One morning, a couple of months ago, Bjorn Morris went downtown with his roommate. He didn’t think he would end up at in the emergency room with a stab wound to his heart.
“It was a normal day. We were just walking between Cambie and Pender, and I got into an argument with some woman,” he recalls.
After parting ways from the bizarre confrontation, Bjorn and his roommate kept walking. That’s when the woman surprised him from behind, and thrust, what police believe to be a knife, through his sternum and into his heart.
“It’s weird – I don’t remember being stabbed, it felt like more being hit in the chest,” he says. “But there was a lot of blood.”
Bjorn’s quick-thinking roommate called 911 and an ambulance came and took him to the Vancouver General Hospital (VGH) emergency room where he suffered cardiac arrest and was cared for by Dr. Anthony Chahal and Dr. Andrew Campbell. For more than eight hours, the VGH team, led by Dr. David Evans, performed complex surgery, trying to get his heart going again and to stop the bleeding.
Following the operation he was brought into the intensive care unit where Dr. Naisan Garraway and his team monitored blood flow and oxygen in his brain, looking for signs of any cognitive damage. Luckily, thanks to the paramedics and the overall team at VGH, Bjorn woke up without any brain damage.

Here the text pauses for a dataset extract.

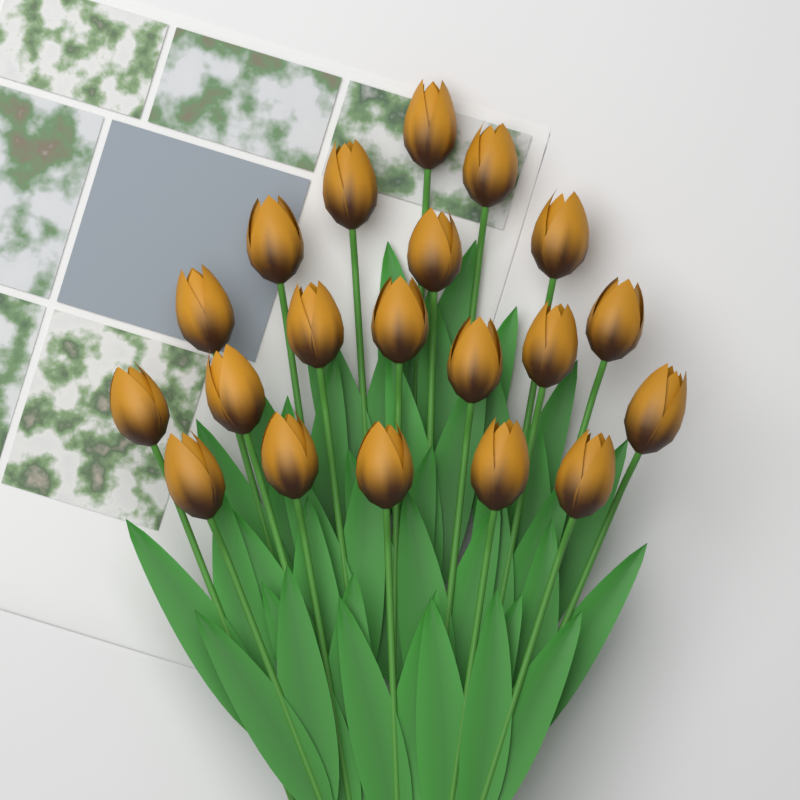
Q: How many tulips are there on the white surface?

“He’s very, very lucky to be alive. He survived because of a combination of factors: the paramedics quickly getting him to the right hospital where there’s a trauma team and surgeon, and from there all of the skills and technology in the ICU to take care of him after the surgery,” says Dr. Garraway.

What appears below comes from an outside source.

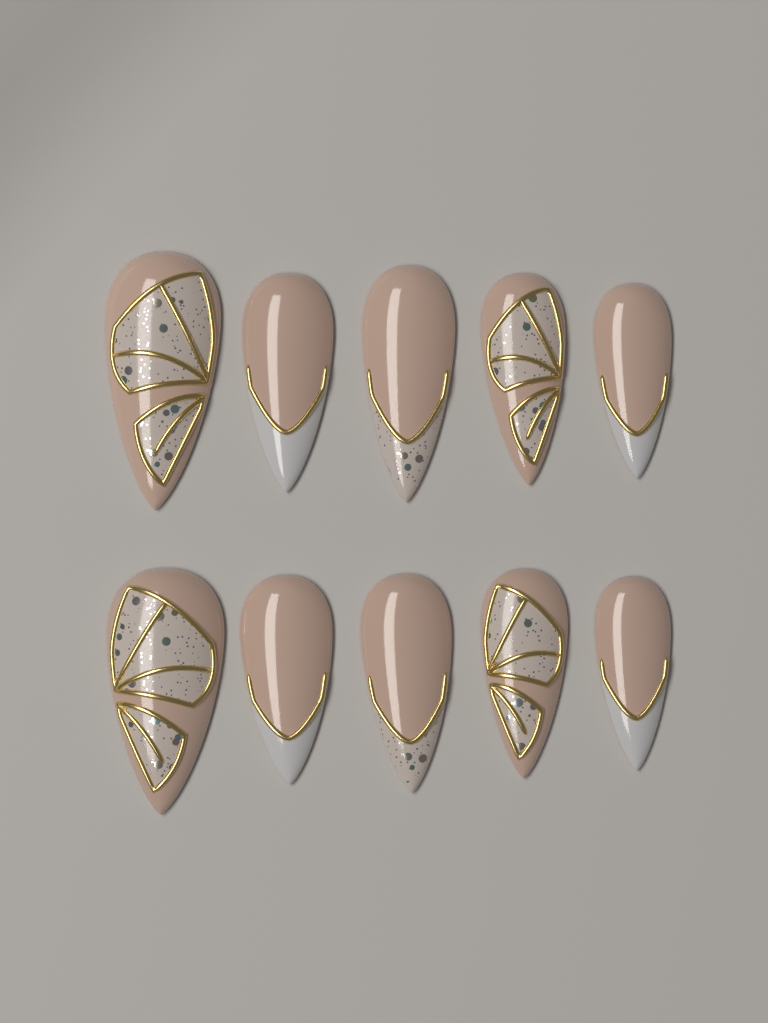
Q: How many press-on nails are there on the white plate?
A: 10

“The people at VGH are absolutely amazing – they saved my life and it’s absolutely incredible what they did,” says Bjorn. “I went back there recently to say thanks in person – it was really special.”
While he’s still recovering, both physically and emotionally, from the incident, Bjorn sees the world a little differently now.
“Life isn’t back to normal yet, but I definitely have an appreciation I didn’t have before,” he says. There are little things when you go out that are normally boring, but pretty cool now – like just sitting at the beach, looking out at the water…those are cool moments.”